On peut voir l’implication de ces découvertes dans notre quotidien, que ce soit dans le cadre de notre vie privée ou professionnelle : développement logiciel ou matériel, aménagement d’intérieur, création de contenus, etc. Existe-t-il toutefois un moyen de contourner cette heuristique ? Il semble que oui. On peut penser notamment à rendre explicite la possibilité de pouvoir enlever un élément pour résoudre un problème, et à mettre en place des normes sociales favorisant la soustraction (plutôt que l’addition).
Alors, plutôt que de systématiquement ajouter, et si nous considérions également la possibilité de soustraire ?…
🧑💻 Elicit, l’assistant de recherche dopé à l’intelligence artificielle • Pour rechercher des publications scientifiques, peut-être connaissez-vous déjà Google Scholar ? Elicit va un cran plus loin : à partir d’une question de recherche (par ex. ”What are the effects of X on Y”), cet assistant trouve les meilleures publications et génère des informations supplémentaires (méthodes, résultats principaux, critiques possibles…). L’outil en est encore à ses débuts. Il souffre encore de limitations et il ne supporte actuellement que l’anglais, mais il évolue rapidement et semble destiné à un avenir prometteur. En ce qui me concerne, il ne remplace pas encore les autres outils, mais je l’inclus à présent systématiquement dans mon processus de recherche (notamment pour réaliser une revue de littérature rapide).
📝 Rester dans une démarche de développement et d’apprentissage • Que ce soit à titre personnel ou professionnel, nous devons tous et toutes rester à la page. L’apprentissage tout au long de la vie est devenu une condition sine qua non pour développer et mettre à jour nos compétences. Comment y arriver ? Parmi les pistes abordées dans cet article, on peut noter le fait d’adopter un état d’esprit de développement, se fixer des objectifs d’apprentissage et expérimenter des actions en vue de récolter du feedback pour ajuster notre progression.
🎬 Optimiser sa routine du matin • Cette vidéo, extraite du podcast de Andrew Huberman – neuroscientifique et professeur à l’Université de Stanford –, explore des pistes concrètes pour améliorer notre routine matinale en expliquant le fonctionnement de notre corps face au sommeil et à l’éveil (notamment le rythme circadien). Ce que j’en retiens comme action simple à mettre en place ? Le fait de s’exposer à la lumière naturelle durant 10 minutes le plus tôt possible après le réveil et retarder la consommation de caféine. En terme de changement d’habitude, ce dernier point risque de me poser un sacré défi !
“Habits are the compound interest of self-improvement. The same way that money multiplies through compound interest, the effects of your habits multiply as you repeat them.
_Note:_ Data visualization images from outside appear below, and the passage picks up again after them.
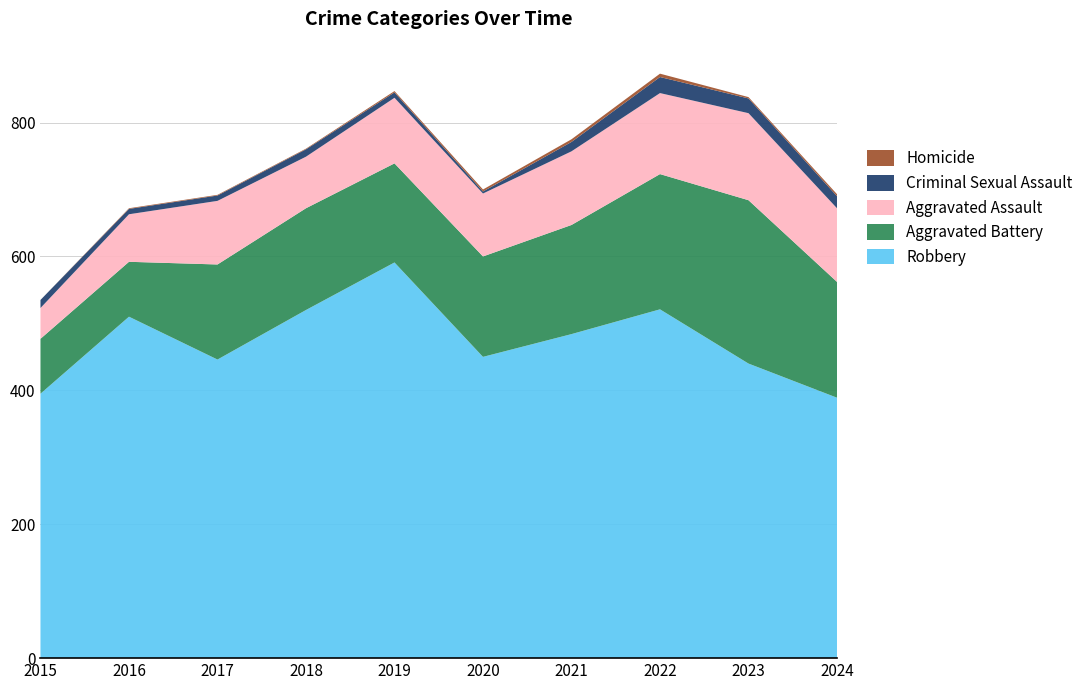

Reading right to left, transcribe all the data shown in this chart.

Robbery: 389	440	521	484	450	591	520	446	510	395
Aggravated Battery: 173	244	202	163	150	148	152	142	82	82
Aggravated Assault: 110	130	121	110	94	98	77	95	71	46
Criminal Sexual Assault: 18	22	24	14	3	8	11	8	8	12
Homicide: 3	2	5	4	3	2	1	1	1	0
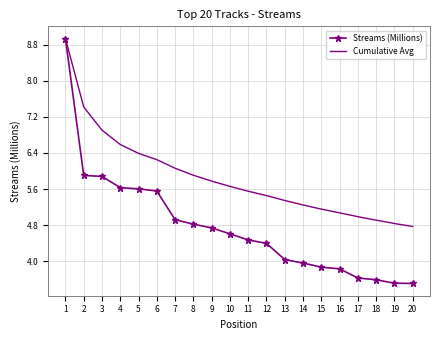

How many categories are shown in the chart?

20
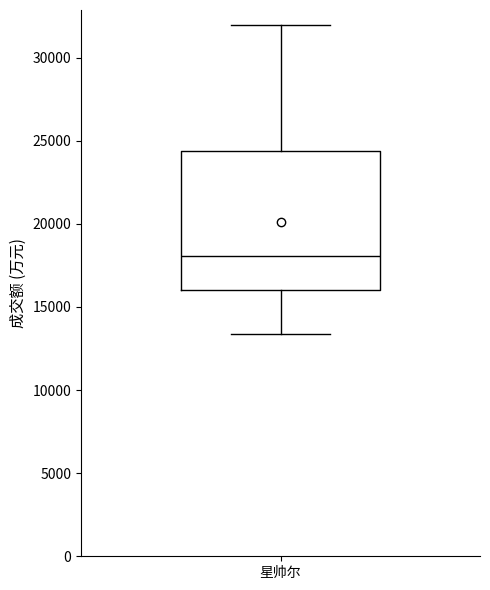

Transcribe this box plot: give where the median line is, the range the box spans, and where the two whiskers end, as read against the y-axis. The values are not printed on the chart, so give them approximately, as read against the axis.

median 18000, box 16000 to 24500, whiskers 13500 to 32000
They seem to make little difference on any given day and yet the impact they deliver over the months and years can be enormous. It is only when looking back two, five, or perhaps ten years later that the value of good habits and the cost of bad ones becomes strikingly apparent.”
– extrait de l’ouvrage “Atomic Habits” de James Clear.
Contes et légendes inachevés • Après la publication il y a quelques mois d’une nouvelle version illustrée du Silmarillon, les éditions Christian Bourgois remettent le couvert. Un magnifique ouvrage, superbement édité, pour plonger dans l’univers de la Terre du Milieu développé par J.R.R. Tolkien.
Un funambule sur le sable • Ce roman de Gilles Marchand raconte l’histoire d’un enfant né avec un violon dans la tête. On y suit son évolution, ses questionnements et ses amours. Une très belle histoire sur la différence et l’acceptation, avec une inspiration non dissimulée de “L’écume des jours” de Boris Vian.
Star Wars: Andor • Sauf exceptions, j’ai souvent été déçu des nouvelles adaptations de l’univers Star Wars. À mon goût, cette série se trouve entre deux, des épisodes haletants contrastant avec d’autres fort ennuyeux. Cela reste nénamoins un bon divertissement pour plonger dans les coulisses de la création de l’Alliance Rebelle.
Nous ne sommes pas particulièrement proches, mais même d’un certain lointain : coeur avec les doigts, David.